19 February 2013

Zimbabwe Stock Exchange Eyes More Recapitalisation

ZIMBABWE Stock Exchange-listed companies need to gather significantly more finance this year despite raising a staggering US$126,4 million to recapitalise operations last year to replace obselete plant and machinery, the ZSE has said.

According to the ZSE's country report, presented to the Committee of Sadc Stock Exchanges meeting in Victoria Falls last week, the companies used a combination of private placements and rights offers to raise the funds for recapitalisation.

The report said of the US$126 408 175 recapitalisation funds raised last year US$7,7 million was mobilised in February, US$11,6 million in March, US$98,4 million in June and US$8,6 million in October.

Although the report does not give an estimate of how much could be raised this year, the ZSE's country report contends that more capital would be raised this year as firms retool to enhance their efficiencies and competitiveness.

"The increase (in required capital) is due to the challenging environment in which listed companies are operating. Demand for capital is expected to continue well into 2013 as companies retool and retire expensive debt," the ZSE report says.

Officially opening the Sadc meeting last week, Finance Minister Tendai Biti said Zimbabwe's manufacturing industry required about US$4 billion to rebuild its industrial base.

It is against this background that Minister Biti said Zimbabwe required huge inflows of foreign investment to raise capital to companies and infrastructure.

The companies unable to secure or inject fresh capital over the decade to 2008 due to macro-economic instability, characterised by rampant inflation, which peaked at 231 million percent in August 2008, according to official statistics.

The ZSE report says most listed companies were currently operating well below capacity and relied more than anything else on the use of mostly expensive short-term debt. Borrowing from banks has been prohibitive due to punitive lending rates of up to 30 percent per year. Affordable long-term capital remains elusive in Zimbabwe.

The report also says trading in the shares of companies listed on ZSE was affected by the liquidity crisis pervading the entire economy. Low levels of disposable income have also affected the contribution of retail stocks to trading on the bourse.

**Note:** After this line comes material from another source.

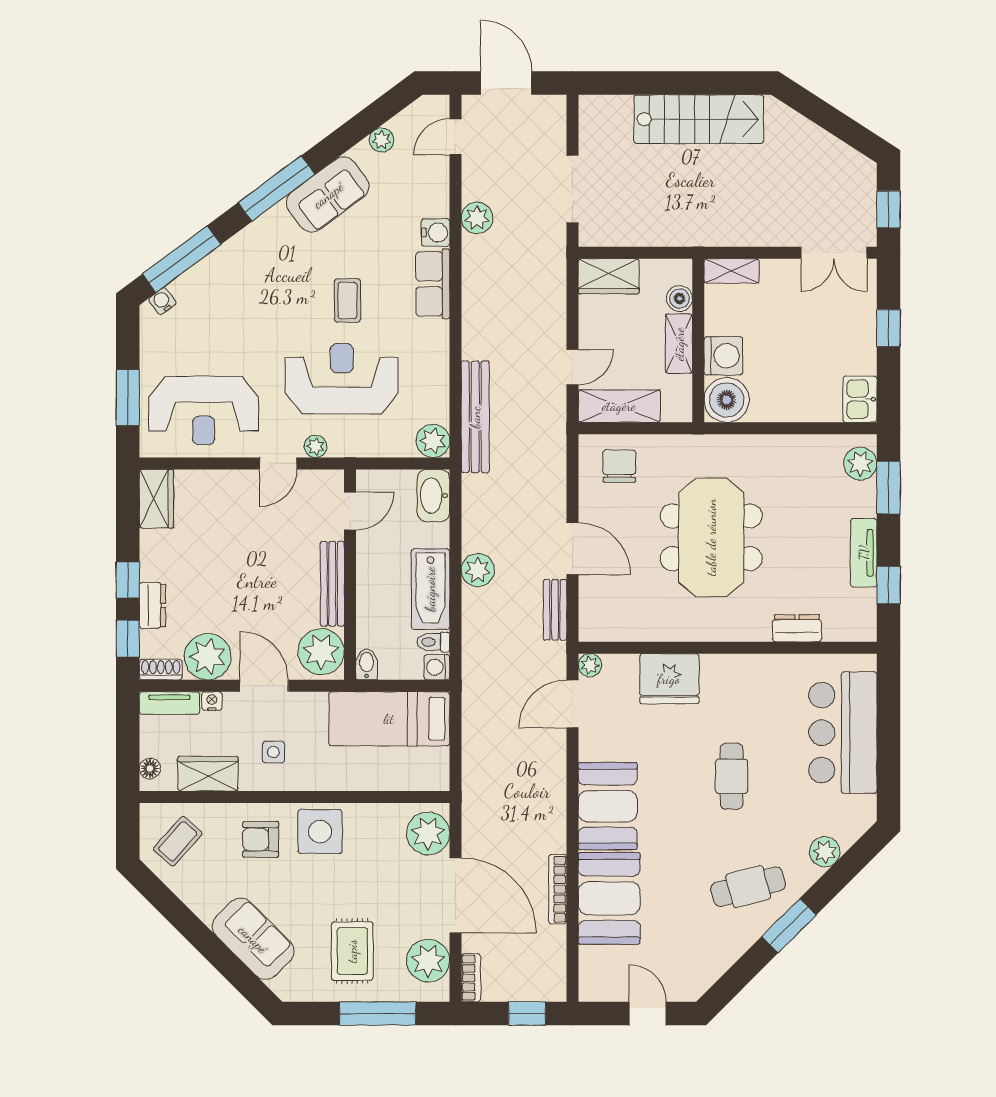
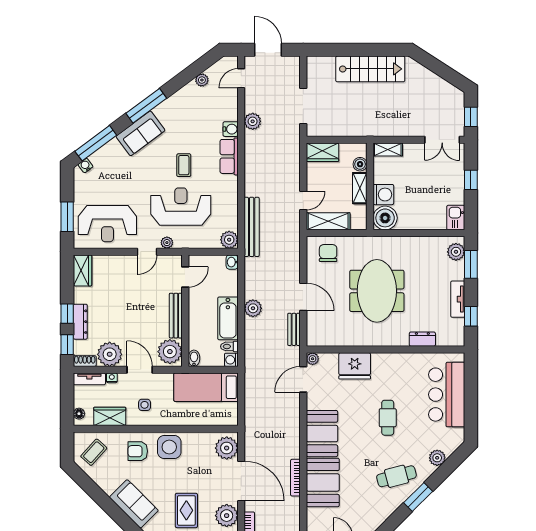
sofa: (328, 195) -> (140, 133), moved
washbasin: (433, 496) -> (232, 262), width x0.52, depth x0.69
dresser: (152, 605) -> (80, 322), width x1.44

Manual trading on the ZSE is also impeding levels of trading activity.

But things could change soon, as plans are already underway to introduce automated trading. Its success will depend on the successful implementation of the paperless share settlement system.

The mandate to establish a CDS was given to local private firm Chengetedzai Depository Company in December 2010 by the Securities Commission of Zimbabwe.

Government will control a 51 percent stake in the firm, with ZSE holding 15 percent. Other private investors will hold the balance of the shareholding.

The ZSE report says the industrial index fell 1,34 percent during the year which saw market capitalisation falling from US$4 billion at the end of October to US$3,96 billion by December 31 2012, due to a decline in the prices of mining stocks.

The ZSE closed last year with 79 active counters. Nine companies are suspended. The year saw only one debt instrument listing and no new company listing.